··· 阅读材料

母亲说:“我说了不听,你和他说吧。”随即把电话递给了父亲。
“去什么医院,上了岁数,腿疼胳膊疼是正常,不用担心,过几天就好了。”父亲大大咧咧的说。
的确,父亲的体质一向不错,尽管是七十多岁的人了,可岁月的沧桑仿佛一年年没在父亲身上留下明显的痕迹,而且说话的嗓门还是那样宏大。倒是母亲,老去的速度,的确令我害怕。
放下电话,心想:也许真如父亲所说,过几天就会好。故在随后几天,我就一直没在意这事。直到一周后的傍晚,我又电话询问,这次倒是父亲接的,可我清楚的听到从里面传来母亲急躁的抱怨声:“别硬撑了,咱明儿去医院看看吧……”

······

→ **任务说明**
接着母亲那句抱怨往下写,续写这段关于父亲腿疼的叙述。

··· 数据集

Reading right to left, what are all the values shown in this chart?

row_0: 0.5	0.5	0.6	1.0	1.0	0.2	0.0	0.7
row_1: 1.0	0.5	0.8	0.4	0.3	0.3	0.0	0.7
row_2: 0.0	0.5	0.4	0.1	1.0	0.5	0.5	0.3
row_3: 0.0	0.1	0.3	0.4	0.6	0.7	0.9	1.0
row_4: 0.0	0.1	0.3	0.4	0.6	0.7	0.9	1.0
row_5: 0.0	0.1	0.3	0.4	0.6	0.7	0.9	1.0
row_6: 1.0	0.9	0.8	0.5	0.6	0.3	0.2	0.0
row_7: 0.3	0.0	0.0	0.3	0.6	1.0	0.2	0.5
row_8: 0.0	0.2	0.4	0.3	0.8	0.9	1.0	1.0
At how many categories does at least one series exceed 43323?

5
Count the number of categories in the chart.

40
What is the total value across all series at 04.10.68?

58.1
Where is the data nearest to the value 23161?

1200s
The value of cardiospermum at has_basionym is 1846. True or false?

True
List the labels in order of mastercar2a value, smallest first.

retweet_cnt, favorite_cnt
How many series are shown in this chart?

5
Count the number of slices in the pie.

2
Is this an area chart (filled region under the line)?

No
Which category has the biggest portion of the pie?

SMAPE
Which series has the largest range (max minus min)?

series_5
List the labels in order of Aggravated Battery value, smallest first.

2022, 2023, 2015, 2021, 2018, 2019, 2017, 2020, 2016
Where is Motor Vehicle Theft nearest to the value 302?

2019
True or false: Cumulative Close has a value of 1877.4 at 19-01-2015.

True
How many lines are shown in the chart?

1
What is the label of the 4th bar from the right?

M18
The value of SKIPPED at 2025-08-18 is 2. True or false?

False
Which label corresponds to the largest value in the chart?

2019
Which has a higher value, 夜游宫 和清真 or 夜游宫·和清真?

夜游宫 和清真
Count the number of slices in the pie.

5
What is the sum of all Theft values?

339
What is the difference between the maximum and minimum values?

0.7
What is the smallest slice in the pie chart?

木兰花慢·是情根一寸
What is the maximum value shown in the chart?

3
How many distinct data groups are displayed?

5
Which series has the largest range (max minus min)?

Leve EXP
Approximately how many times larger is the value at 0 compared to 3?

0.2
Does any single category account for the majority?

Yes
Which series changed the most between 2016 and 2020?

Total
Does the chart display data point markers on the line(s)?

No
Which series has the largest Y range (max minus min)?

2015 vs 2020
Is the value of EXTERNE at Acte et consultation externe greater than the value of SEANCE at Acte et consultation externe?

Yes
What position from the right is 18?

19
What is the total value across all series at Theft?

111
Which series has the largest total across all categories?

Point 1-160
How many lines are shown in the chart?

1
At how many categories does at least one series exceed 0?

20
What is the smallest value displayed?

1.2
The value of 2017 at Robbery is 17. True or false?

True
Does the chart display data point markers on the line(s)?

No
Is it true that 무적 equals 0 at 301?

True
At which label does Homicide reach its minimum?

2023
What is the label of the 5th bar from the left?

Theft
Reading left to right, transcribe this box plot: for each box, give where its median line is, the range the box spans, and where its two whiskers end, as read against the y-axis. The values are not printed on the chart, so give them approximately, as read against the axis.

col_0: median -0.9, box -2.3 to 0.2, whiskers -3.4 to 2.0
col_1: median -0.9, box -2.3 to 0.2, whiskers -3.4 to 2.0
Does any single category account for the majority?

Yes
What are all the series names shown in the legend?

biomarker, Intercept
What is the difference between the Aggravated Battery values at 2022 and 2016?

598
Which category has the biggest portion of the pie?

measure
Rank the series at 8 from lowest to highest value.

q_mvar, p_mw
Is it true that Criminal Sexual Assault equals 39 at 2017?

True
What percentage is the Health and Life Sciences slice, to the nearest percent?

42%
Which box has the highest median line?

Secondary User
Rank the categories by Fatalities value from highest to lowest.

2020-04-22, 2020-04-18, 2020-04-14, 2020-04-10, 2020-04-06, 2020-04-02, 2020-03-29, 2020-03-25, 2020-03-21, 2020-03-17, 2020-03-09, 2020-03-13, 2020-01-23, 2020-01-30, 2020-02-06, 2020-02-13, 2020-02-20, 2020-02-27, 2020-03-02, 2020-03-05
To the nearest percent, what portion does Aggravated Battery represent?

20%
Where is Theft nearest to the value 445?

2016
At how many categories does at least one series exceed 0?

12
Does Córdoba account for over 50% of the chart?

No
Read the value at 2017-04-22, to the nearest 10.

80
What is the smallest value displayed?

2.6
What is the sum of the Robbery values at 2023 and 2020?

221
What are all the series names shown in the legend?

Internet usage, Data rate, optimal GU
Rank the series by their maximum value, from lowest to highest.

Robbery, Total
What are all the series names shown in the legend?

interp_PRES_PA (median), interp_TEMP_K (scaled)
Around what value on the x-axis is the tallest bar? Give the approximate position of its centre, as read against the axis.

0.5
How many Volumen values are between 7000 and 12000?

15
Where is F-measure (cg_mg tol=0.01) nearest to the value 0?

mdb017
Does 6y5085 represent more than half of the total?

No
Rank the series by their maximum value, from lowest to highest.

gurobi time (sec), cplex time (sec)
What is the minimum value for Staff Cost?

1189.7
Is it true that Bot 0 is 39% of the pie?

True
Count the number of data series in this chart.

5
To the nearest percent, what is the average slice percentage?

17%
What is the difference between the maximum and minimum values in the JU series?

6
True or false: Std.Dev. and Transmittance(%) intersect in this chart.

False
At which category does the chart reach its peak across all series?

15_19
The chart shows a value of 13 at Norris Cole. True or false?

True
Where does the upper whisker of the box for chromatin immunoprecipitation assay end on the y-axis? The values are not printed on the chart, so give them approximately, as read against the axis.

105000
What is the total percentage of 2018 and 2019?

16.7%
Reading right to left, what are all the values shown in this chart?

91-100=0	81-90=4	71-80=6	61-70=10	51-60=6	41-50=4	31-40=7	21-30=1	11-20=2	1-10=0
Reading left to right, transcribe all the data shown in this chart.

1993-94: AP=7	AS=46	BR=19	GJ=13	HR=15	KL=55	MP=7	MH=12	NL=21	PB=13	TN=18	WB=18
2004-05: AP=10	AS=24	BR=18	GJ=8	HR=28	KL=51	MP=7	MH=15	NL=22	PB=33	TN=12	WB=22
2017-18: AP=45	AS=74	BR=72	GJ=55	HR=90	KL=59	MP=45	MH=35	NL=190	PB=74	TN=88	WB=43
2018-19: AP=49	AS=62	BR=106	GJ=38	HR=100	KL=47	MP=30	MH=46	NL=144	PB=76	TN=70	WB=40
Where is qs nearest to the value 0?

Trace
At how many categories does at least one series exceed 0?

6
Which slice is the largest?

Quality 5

······

→ **参考答案**
我的心猛的一沉,顾不得听电话里父亲的“强颜欢笑”,心已决定:明天一早回家!
说回就回,第二天一早坐上车,一路上根本无暇顾及欣赏沿途的风景,心,早已飞到了那个叫“家”的方向,并暗暗决定:以往都是来去匆匆,这次一定陪父母多住些日子,父亲的腿好不利索,我坚决不回!
途中,几次接到父亲的电话:“到哪儿了,约摸几点到家,我做饭……”
那一瞬间,我突然感觉:父亲在我心里的角色,从一个令人生畏的“暴君”,逐渐成为了一个唯唯诺诺、一心想讨别人喜欢的“孩子”,这角色的转换不禁让我感到了一种隐隐的悲伤。
记得从小,父亲在我心里是个特不受欢迎的人。缘由是他那动不动就火冒三丈的坏脾气,久而久之,让我怕而生怨,怨而生恨。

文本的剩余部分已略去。